Self-consciously, Rissa reached to touch the ends of hair that lay against her back. “I have had less than three years, biological, and slowed for part of that time by the freeze-chamber. And I must trim the skimpy ends at the back to let the front catch up, or it does not look well.”
 

Liesel's laugh was a whoop. “Oh, I wasn't trying to embarrass you. Just a factual comment because your remarks stuck in my mind. And I admired you for speaking up that way, under the circumstances.” She gripped the arms of the big chair and came up standing.
 

“I'll have Castel show you to your room. Unpack, rest, have a bath — a snack, if you like; he'll bring you something. And be dressed to have dinner with us shortly after sundown.” “Us? And how shall I dress?” “Us is whoever I have to table. Dress as you like.”
 

 

Her room was on the third floor, at the front. Its window looked out over a vast sweep of woodland to the range of hills she had crossed. Here too, the walls were wood-paneled, but in a lighter color. The bath dwarfed Rissa; one faucet brought warm water that bubbled gently and smelled of forest. She lay a long time, head propped on a cushion so that face and ears were above water. Then almost in one motion she gripped the sides of the bath, drew her feet under her, and sprang erect. She felt refreshed, euphoric; without volition her laugh came.
 

She toweled herself. Then off came Tari Obrigo — the nose mole, the protruding teeth-cap, the fingerprints — all of it. She brushed back her wet hair, gripped the mass to bring the ends around to vision, and trimmed off a wispy half-inch. Then she dried it and held one mirror to see herself reflected in another. It was getting there, she thought — the front
was
catching up to the back. Still far short of her impromptu boast, but — oh, well . . .
 

 

Another young man — Ernol, taller than Castel and of African ancestry — summoned her for dinner and showed her the way. The dining room reminded her of the room in which she had met Liesel — the same effect of massiveness. Wall lights and a central chandelier were jets of burning gas.
 

Against a wall stood a huge table; under the central lights was placed a smaller one. It would have seated six, but only four chairs surrounded it.
 

Liesel sat in one. To her right was a younger woman — perhaps, by Earth years, nearing thirty — tall, slim, with dark hair coiled atop her head and a lean, tanned face. All her features were emphatic — heavy arched brows over green eyes, the cheekbones and chin, blade-straight nose over a wide mouth — it was, thought Rissa, as though her face competed with its own parts. And yet the whole had a precarious harmony.
 

The man at Liesel's left Rissa guessed to be nearly seven feet tall. A curly black beard largely hid his swarthy face.
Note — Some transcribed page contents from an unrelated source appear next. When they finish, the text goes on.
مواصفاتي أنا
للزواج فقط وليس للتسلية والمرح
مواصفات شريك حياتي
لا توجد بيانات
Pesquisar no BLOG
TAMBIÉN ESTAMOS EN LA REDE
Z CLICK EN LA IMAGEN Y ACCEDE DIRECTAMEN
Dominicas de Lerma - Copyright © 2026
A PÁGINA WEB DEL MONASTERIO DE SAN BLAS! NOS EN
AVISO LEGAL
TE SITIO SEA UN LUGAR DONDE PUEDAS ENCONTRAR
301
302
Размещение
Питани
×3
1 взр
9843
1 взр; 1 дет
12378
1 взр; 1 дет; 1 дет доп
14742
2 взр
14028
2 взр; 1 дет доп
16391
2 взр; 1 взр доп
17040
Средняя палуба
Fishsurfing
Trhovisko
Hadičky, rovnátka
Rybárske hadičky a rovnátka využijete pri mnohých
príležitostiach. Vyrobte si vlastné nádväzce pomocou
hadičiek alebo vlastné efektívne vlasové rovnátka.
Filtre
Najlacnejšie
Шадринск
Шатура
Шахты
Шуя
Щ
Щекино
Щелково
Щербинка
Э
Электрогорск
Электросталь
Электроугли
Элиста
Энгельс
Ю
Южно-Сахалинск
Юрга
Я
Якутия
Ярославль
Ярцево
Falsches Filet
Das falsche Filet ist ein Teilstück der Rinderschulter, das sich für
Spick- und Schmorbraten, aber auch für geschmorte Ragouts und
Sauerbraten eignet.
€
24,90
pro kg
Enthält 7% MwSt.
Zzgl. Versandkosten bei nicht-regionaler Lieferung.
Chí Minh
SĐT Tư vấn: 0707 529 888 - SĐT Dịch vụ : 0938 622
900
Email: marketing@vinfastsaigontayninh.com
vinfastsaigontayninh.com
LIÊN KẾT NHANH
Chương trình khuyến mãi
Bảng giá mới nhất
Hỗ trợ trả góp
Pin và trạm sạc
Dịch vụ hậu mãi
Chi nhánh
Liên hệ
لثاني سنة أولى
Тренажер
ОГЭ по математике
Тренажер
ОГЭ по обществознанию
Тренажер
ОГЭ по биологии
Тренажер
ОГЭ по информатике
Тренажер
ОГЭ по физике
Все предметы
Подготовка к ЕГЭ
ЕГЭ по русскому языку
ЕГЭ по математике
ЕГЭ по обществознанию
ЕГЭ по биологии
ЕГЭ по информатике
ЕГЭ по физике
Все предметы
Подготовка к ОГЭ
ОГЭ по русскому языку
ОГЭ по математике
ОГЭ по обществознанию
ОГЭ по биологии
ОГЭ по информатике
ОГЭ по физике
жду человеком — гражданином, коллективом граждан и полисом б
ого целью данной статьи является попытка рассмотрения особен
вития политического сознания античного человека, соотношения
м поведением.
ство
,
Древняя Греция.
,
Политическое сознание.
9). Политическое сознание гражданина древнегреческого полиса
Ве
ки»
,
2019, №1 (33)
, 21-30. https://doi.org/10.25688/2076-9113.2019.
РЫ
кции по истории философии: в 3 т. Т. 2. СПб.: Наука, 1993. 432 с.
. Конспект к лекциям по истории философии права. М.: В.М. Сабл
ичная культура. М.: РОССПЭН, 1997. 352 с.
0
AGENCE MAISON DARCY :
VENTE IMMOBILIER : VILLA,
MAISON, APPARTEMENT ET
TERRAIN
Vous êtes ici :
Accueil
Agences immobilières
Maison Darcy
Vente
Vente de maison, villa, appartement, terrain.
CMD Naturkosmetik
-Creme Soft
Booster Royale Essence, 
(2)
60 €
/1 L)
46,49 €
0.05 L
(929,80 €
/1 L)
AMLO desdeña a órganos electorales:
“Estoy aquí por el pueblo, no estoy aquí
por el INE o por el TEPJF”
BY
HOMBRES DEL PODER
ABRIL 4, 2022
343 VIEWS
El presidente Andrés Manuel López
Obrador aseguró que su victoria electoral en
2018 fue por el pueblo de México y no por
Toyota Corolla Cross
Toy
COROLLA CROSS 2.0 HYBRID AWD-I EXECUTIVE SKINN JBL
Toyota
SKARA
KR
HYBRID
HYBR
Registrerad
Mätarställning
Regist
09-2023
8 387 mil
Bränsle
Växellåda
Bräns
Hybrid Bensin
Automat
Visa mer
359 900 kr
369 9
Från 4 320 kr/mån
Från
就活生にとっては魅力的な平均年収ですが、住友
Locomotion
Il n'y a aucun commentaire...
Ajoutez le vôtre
His eyes were deep-set; she could not determine their color.
 

Liesel glanced up and said, “Do sit down. Rissa Kerguelen, be acquainted with Hawkman and Sparline Moray.” The two nodded but said nothing; Rissa did the same, and sat.
 

Young persons brought food and wine; the wall lights dimmed and went dark. “There is a business matter,” said Hawkman Moray in a soft, deep voice. “Fennerabilis overreaches himself.”
 

“When he loses his balance,” said Liesel, “we push. Sparline — could you distract his attention for a time at the next ten-day gathering?”
 

“So long as I need not give him mine,
after
the gathering.”
 

As the discussion began, excluding Rissa, so it continued. Trying to follow it, she ate without noting flavors. Time passed slowly; she was filled, but continued eating for want of anything else to do. Her one attempt at conversation, a comment on her impressions of the planet, was not only ignored but interrupted.